Cross-Document Event Coreference
Annotating mentions of events in news articles and linking them to an event knowledge base
Source: This use-case was kindly contributed by Michael Bugert, Ubiquitous Knowledge Processing (UKP) Lab, Technical University of Darmstadt, Germany
Cross-document event coreference resolution (CDCR) is an NLP task in which mentions of events need to be identified and clustered throughout a collection of documents.
We used the INCEpTION tool to extend the annotations of an existing CDCR corpus in two phases: In Phase 1, annotators reannotated pre-existing sentence-level event mention annotations on the token level. In Phase 2, annotators identified additional mentions of events, and linked these mentions to an external knowledge base of 40.000 sports events.
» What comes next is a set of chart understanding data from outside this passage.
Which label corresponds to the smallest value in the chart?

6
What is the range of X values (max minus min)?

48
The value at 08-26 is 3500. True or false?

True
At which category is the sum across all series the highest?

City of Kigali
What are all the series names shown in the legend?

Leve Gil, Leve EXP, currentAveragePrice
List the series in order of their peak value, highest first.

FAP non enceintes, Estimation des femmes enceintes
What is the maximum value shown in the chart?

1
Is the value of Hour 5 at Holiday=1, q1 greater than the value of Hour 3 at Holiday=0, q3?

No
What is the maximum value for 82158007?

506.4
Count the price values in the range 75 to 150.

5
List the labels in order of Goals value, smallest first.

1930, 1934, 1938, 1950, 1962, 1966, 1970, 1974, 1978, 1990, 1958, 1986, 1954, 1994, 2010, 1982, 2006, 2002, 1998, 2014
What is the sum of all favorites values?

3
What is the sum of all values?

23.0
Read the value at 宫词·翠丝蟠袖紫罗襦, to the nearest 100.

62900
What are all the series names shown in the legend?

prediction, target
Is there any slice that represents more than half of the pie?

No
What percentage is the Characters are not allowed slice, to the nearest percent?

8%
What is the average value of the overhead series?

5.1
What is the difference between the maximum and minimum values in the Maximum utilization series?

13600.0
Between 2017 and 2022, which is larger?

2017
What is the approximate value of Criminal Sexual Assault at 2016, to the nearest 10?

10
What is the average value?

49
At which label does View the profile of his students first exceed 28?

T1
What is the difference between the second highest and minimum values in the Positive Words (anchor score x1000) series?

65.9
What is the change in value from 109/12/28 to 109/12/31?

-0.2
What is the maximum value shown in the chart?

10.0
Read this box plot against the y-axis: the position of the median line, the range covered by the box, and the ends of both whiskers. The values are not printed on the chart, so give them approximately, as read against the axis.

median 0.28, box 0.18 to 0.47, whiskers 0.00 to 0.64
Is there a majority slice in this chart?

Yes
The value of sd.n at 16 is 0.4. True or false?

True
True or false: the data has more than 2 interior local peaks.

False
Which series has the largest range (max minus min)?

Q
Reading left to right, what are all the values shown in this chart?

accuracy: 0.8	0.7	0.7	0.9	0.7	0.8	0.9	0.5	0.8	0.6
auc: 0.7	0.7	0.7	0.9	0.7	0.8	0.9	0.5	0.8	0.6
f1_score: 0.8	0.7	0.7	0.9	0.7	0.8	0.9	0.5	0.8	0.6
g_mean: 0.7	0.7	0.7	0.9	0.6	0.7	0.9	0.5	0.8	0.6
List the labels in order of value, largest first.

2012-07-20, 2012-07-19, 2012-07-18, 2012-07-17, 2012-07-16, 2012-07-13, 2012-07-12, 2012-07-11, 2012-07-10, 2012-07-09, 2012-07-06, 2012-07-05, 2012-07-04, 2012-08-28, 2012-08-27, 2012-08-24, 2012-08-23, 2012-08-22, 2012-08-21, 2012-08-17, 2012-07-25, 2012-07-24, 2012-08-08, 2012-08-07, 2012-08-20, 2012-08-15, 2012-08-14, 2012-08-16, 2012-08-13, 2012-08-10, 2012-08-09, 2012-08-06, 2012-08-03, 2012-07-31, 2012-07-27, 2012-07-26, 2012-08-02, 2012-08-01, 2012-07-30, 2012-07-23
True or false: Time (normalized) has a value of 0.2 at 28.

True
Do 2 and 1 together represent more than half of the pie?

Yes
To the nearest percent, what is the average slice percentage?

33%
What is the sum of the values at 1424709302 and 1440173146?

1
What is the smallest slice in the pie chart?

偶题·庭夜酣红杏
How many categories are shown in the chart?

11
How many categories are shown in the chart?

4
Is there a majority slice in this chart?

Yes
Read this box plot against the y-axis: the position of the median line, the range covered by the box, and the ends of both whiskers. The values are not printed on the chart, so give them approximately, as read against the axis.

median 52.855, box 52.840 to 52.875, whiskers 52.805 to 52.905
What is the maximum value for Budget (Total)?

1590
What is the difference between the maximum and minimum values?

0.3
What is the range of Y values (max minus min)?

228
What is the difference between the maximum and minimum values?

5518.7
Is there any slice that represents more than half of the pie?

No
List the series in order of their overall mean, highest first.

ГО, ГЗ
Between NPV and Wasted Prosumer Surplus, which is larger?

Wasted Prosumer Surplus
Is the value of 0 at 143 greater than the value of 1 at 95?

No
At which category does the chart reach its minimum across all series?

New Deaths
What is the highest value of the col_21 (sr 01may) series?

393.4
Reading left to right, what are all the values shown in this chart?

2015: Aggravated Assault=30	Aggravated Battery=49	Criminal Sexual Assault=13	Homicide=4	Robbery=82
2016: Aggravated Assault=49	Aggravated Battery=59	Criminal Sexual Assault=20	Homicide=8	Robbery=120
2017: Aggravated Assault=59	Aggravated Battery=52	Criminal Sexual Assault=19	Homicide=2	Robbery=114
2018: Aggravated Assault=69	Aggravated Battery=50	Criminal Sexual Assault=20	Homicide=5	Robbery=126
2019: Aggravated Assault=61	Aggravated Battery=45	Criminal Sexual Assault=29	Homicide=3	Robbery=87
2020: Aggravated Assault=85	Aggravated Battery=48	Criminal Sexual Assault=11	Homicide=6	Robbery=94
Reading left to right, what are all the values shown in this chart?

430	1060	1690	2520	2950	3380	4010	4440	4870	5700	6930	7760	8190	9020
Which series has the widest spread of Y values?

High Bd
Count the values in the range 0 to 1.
In doing so, we made use of the following features of the INCEpTION platform:
- Annotation of spans and relations between spans involving multiple annotation layers
- Entity/event linking to externally hosted knowledge bases using SPARQL
- Importing and exporting UIMA CAS annotations with dkpro-cassis
- Annotation layers with open tagsets, for giving annotators the option to comment on unclear cases
- Utilities for monitoring annotator progress and computing inter-annotator agreement
References
- Bugert, Michael ; Reimers, Nils ; Gurevych, Iryna: Cross-Document Event Coreference Resolution Beyond Corpus-Tailored Systems. In: CoRR, abs/2011.12249. (2020) [arXiv]